The action is ejectment, and the principal contest is whether the demanded premises passed to the State as swamp and overflowed land, under what is known as the Arkansas Act. At the trial the Court sent the jury to view the premises in controversy, as authorized by section 610 of the Code of Civil Procedure; and at the close of the testimony, on the request of the plaintiff, gave to the jury the following, among other instructions:

“Ninth. The jury, under the order of this Court, proceeded to view and examine the lands in controversy, and they are at liberty, and it is their duty to give such examination made by them its due and proper weight in assisting them to determine the character of the lands on the 28th of September, 1850.
“Tenth. If the jury find from the evidence of the witnesses, and from their examination of the lands in controversy that it was such on the 28th day of September, 1850, that it was rendered unfit for cultivation by reason of its overflow, it would be overflowed lands within the meaning of the Act of that date, even though at that precise time it had been dry.”

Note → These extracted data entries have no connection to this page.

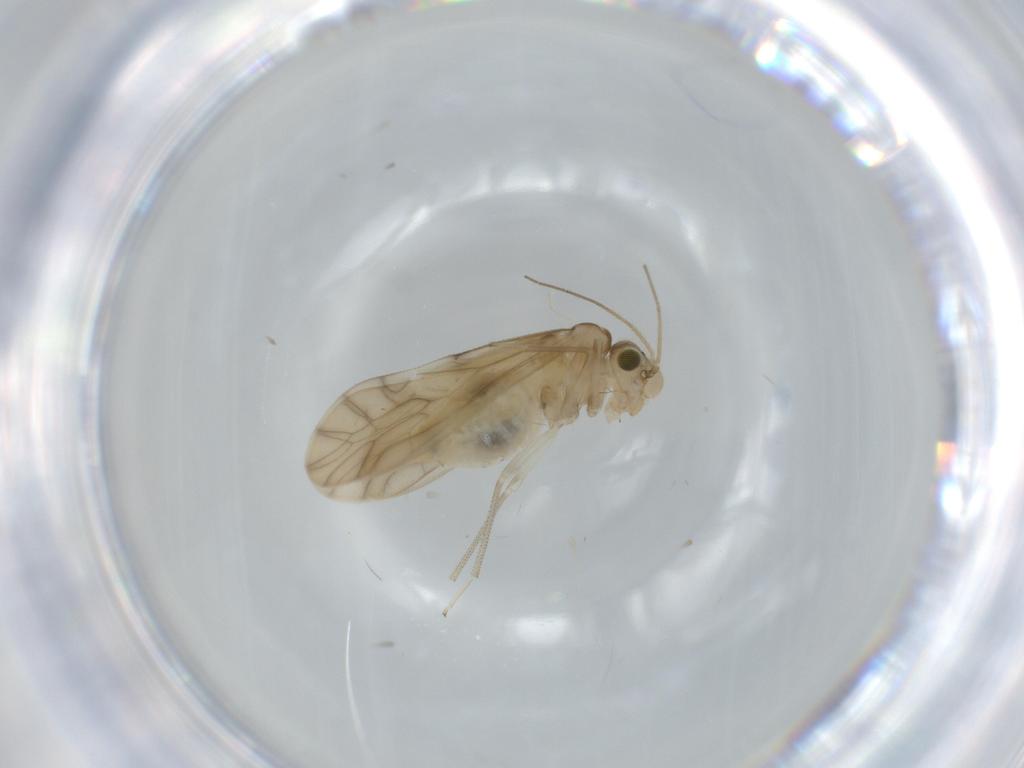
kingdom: Animalia
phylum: Arthropoda
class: Insecta
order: Psocodea
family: Caeciliusidae
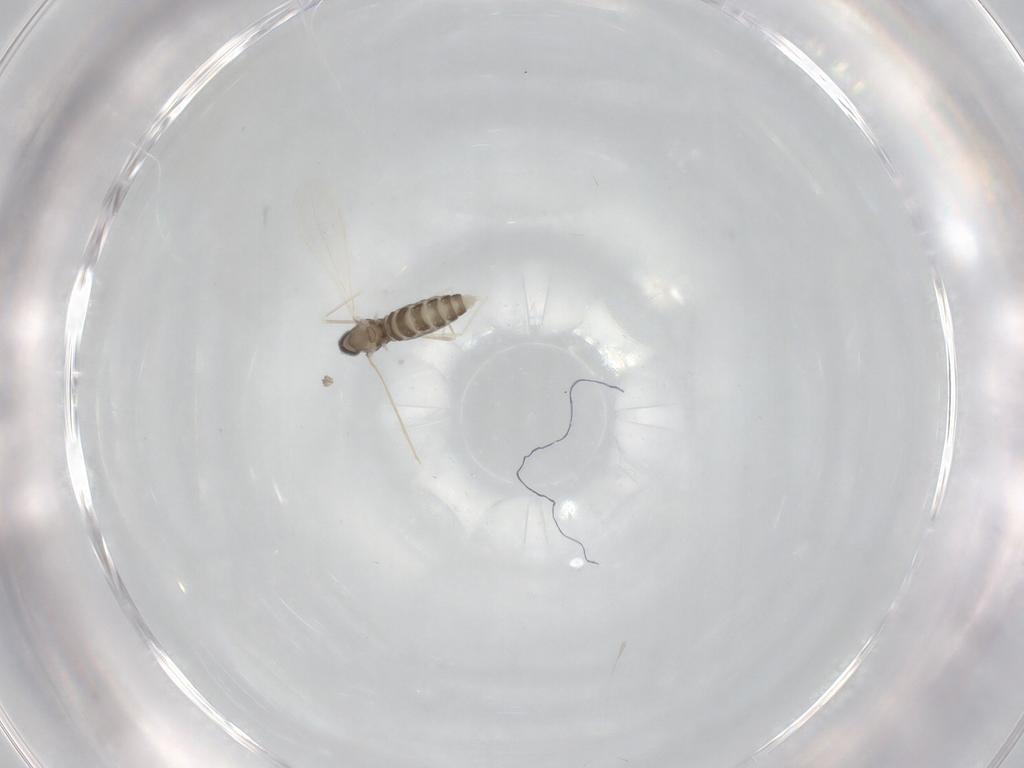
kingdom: Animalia
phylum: Arthropoda
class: Insecta
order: Diptera
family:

These instructions are erroneous in so far as they authorized the jury to take into consideration the result of their own examination of the land, in determining its character as swamp and overflowed, or otherwise. In authorizing the Court to send the jury to view the premises in litigation, it was not the purpose of the statute to convert the jurors into silent witnesses, acting on their own inspection of the land, but only to enable them the more clearly to understand and apply the evidence. If the rule were otherwise, the jury might base its verdict wholly on its own inspection of the premises, regardless of an overwhelming weight of evidence to the contrary, and the losing party would be without a remedy by motion for a new trial. It would be impossible to determine how much weight was due to the inspection by the jury as contrasted with the opposing evidence, or (treating the inspection as in the nature of evidence) whether it was sufficient to raise a substantial conflict in the evidence. The cause would be determined not upon evidence given in Court, to. be discussed by counsel and considered by the Court in deciding a motion for a new trial, but upon the opinions of the jurors founded on a personal inspection, the value or the accuracy of which there would heno method of ascertaining. The statute could not have intended to produce such results as these, in authorizing the jury to view the premises.

Judgment reversed and cause remanded for a new trial. Remittitur forthwith.

Neither Mr. Chief Justice Wallace nor Mr. Justice McKinstry expressed an opinion.